UNSW Solar has taken another huge step forward – the University of New South Wales has signed a 15-year corporate PPA (Power Purchase Agreement) with Maoneng Australia and Origin Energy to become 100% solar powered, thanks to Maoneng‘s Sunraysia solar plant.

UNSW Solar 

The Sunraysia solar farm, which will be Australia’s biggest solar farm, is planned to commence construction in April or May of this year, at a cost of $275 million. It will generate at least 530,000 megawatt hours of electricity each year, of which UNSW will purchase 124,000 – almost a quarter. They signed an agreement on December 14, 2017, which will run for 15 years. A three year ‘retail firming’ contract was also signed with Origin, as the electricity retailer. This will help manage intermittency of solar production.

UNSW Solar - UNSW President Ian Jacobs (source: newsroom.unsw.edu.au)
UNSW Solar – UNSW President Ian Jacobs (source: newsroom.unsw.edu.au)

UNSW president and vice chancellor Ian Jacobs discussed the partnership with Fairfax, advising that it would comprise a key part of making UNSW’s entire operation energy carbon neutral by 2020.

“Over the past six months, UNSW has collaborated with our contract partners Maoneng and Origin, to develop a Solar PPA model that leads the way in renewable energy procurement and reflects our commitment to global impact outlined in our 2025 strategy,” he said.

Mr Jacobs wouldn’t provide specifics on pricing, but did note that it will be helpful to UNSW in a financial sense:

“It’s a highly competitive agreement financially,” he said.

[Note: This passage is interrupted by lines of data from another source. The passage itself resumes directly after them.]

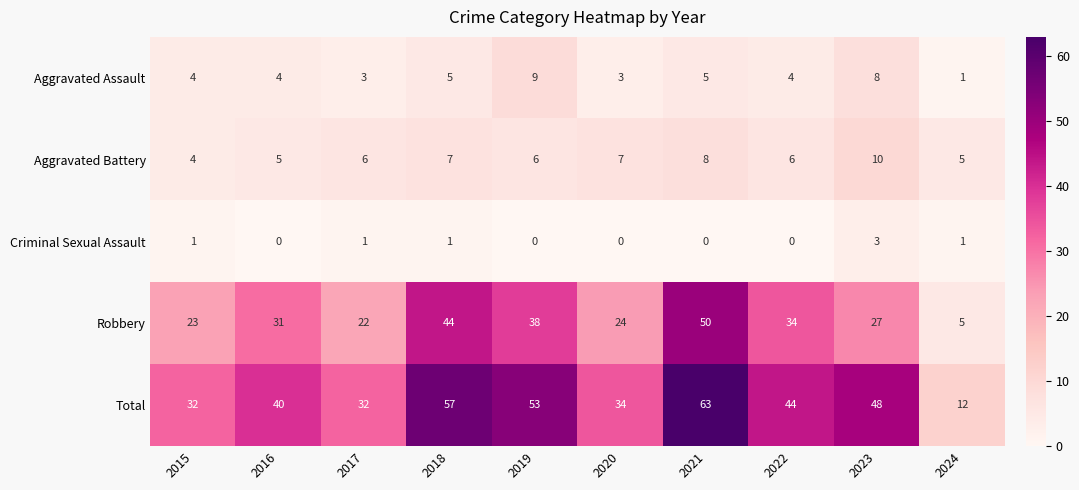

How many Aggravated Battery values are between 5 and 7?

7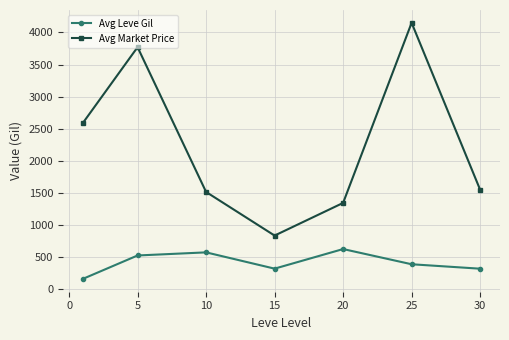

How many lines are shown in the chart?

2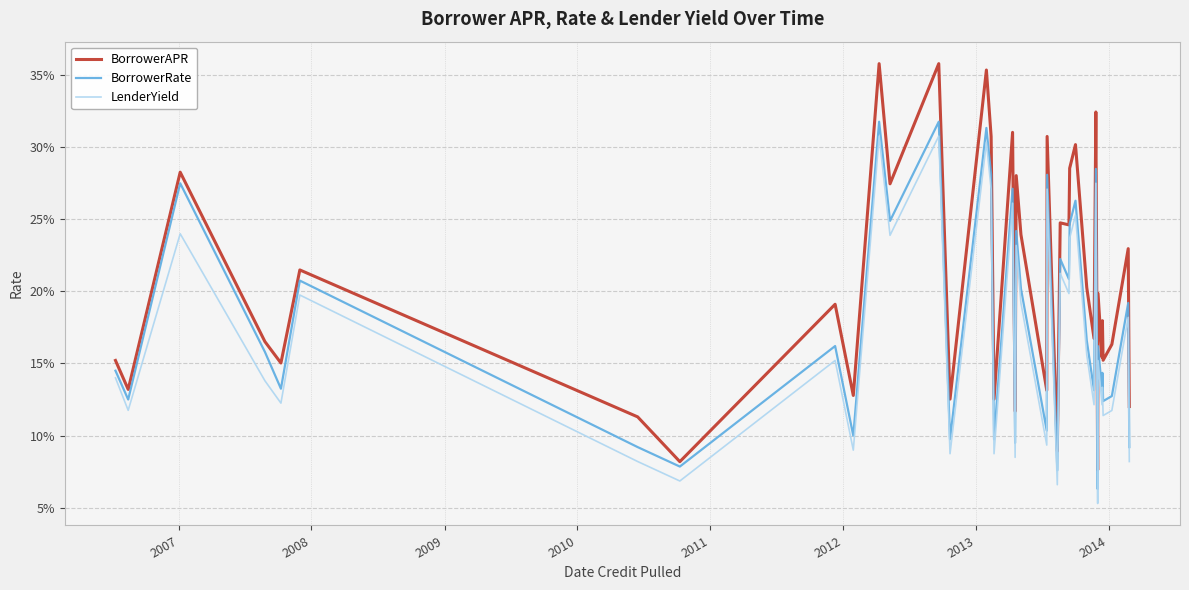

True or false: BorrowerRate and BorrowerAPR cross at least once.

False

“The Solar PPA arrangement will allow UNSW to secure carbon emission-free electricity supplies at a cost which is economically and environmentally attractive when compared to fossil fuel-sourced supplies.”

Energy Action, a company who assisted during the tender by with energy market analysis, noted that the PPA would help UNSW have greater clarity on their future electricity spends and not be as vulnerable to electricity price fluctuations:

“This agreement provides UNSW with a direct line of sight over the source of renewables supply, reduced emissions, and greater certainty around prices over the next 15 years,” Energy Action chief executive Ivan Slavich said.

Kelly Davies, Senior Consultant at Norton Rose Fulbright, was quoted on the university press release as saying: “UNSW is a true leader of innovation. The PPA market has been extremely dynamic in the last 12 months and deals like UNSW’s have been critical in driving real change in the way universities and other users procure energy.”

UNSW have also been the recipient of a few solar grants from ARENA over the past years so the idea of them using renewable energy to research and upgrade renewable energy is certainly a palatable one and it’s amazing to see so much energy from the Sunraysia Solar Plant already accounted for!